Der Internationale Währungsfonds mahnt zu raschem Handeln und sieht Frankreich ohne weitgehende Reformen den Anschluss an seine Nachbarn verlieren. Laut IWF lag der Anteil der Industrie an der Wertschöpfung nach 18 Prozent im Jahr 2000 im Jahr 2011 nur noch bei 12,5 Prozent, hinter Deutschland und Italien. Wenn Frankreichs Präsident nicht in absehbarer Zeit umfangreiche Reformen zur Steigerung der französischen Wettbewerbsfähigkeit beschließen lässt und die Staatsfinanzen saniert, wird angedroht, Frankreich in den Fokus der Finanzmärkte zu ziehen. Die Zinsschraube wird nach oben gedreht, die finanziellen Belastungen des Staates erhöht. Resultat war bisher eine weitere Herabstufung durch die Rating-Agenturen. Die Zinsen steigen, der Ausblick wird auf „negativ“ gesetzt, die Abwärtsspirale ist in Gang gesetzt, die Troika beginnt ihre Koffer zu packen.
Angesichts dieser Drohung erscheint der Widerstand des neuen Präsidenten als Beruhigungstropfen für die eigene Klientel. Er unterstreicht die Machtgrenzen selbst großer europäischer Staaten in den Zeiten der Globalisierung. Faktisch bewegt sich Frankreich zurück in die politische Linie von Sarkozy, weil es keine ökonomischen Spielräume hat. Für den französischen Ministerpräsident ist Frankreich der „kranke Mann“ in Europa. Eine Wortwahl, die unmittelbar an die neoliberale Agenda 2010-Offensive der Schröder-Regierung erinnert. Damals wurde Deutschland als der „kranke Mann“ in Europa dargestellt. Die Lohnnebenkosten wurden als zu hoch ausgewiesen. Die Sozialbudgets als nicht mehr tragbar. Das Rentenalter als zu niedrig. Die Produktivität als zu gering. Der Rest ist bekannte Geschichte. Der VW-Mann Peter Hartz wurde beauftragt, Lösungsvorschläge zu erarbeiten, die er am 16. August 2002 präsentierte. Deren Umsetzung in den Hartz-Gesetzen führte zur Abwahl von Schröder im Jahr 2005. Zum 23% Ergebnis für die SPD im Jahre 2009. Zu den Bilanzungleichgewichten in der Euro-Zone durch immense Exportüberschüsse für die Bundesrepublik.

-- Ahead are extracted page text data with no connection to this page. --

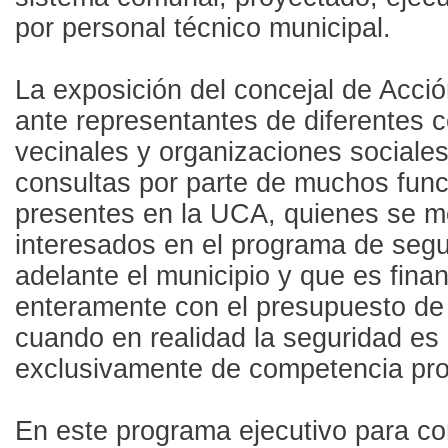
por personal técnico municipal.
La exposición del concejal de Acció
ante representantes de diferentes 
vecinales y organizaciones sociales
consultas por parte de muchos func
presentes en la UCA, quienes se m
interesados en el programa de segu
adelante el municipio y que es fina
enteramente con el presupuesto de
cuando en realidad la seguridad es
exclusivamente de competencia prov
En este programa ejecutivo para co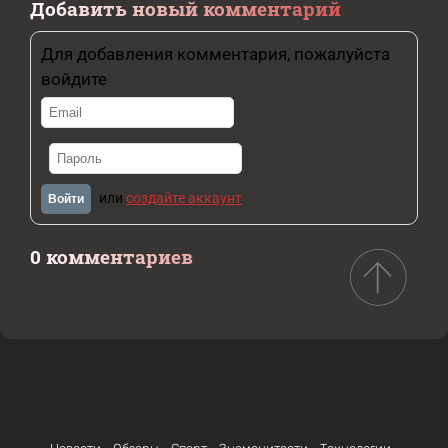
Добавить новый комментарий
Для добавления комментария, пожалуйста
войдите
или
создайте аккаунт
Войти
0 комментариев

Am 3. November 2012 hat der frühere EADS- und Bahnchef Louis Gallois der Regierung 22 Maßnahmen für eine „Schocktherapie“ vorgelegt, um die Wirtschaft wieder auf Kurs zu bringen. Ein „Wettbewerbsschock“ sei nötig, um die Industriebasis wieder aufzubauen. Über einen Zeitraum von bis zu drei Jahren sollen Arbeitgeber um 20 Mrd. Euro entlastet werden. Das französische „Agenda-2020“ Programm soll über indirekt gesenkte Arbeitskosten Hunderttausende von neuen Jobs schaffen. In Deutschland hat die Agenda 2010 zur massiven Ausweitung des Niedriglohnsektors geführt, die Wirtschaft wird über Lohnaufstockerei subventioniert. Zur Finanzierung sollen im französischen Haushalt in den Jahren 2014 und 2015 insgesamt zehn Milliarden Euro zusätzlich eingespart werden. Die Mehrwertsteuer von 19,6 % auf 20 % erhöht werden. Der z.B. für die Gastronomie geltende Satz soll von 7 % auf 10 % steigen. Der Ministerpräsident appellierte wie einst Roman Herzog, durch Frankreich müsse ein RUCK gehen! Appellen an die Nation folgen in der Regel Zumutungen und Belastungen für die Bevölkerung, derweil sich andere die Taschen vollstopfen.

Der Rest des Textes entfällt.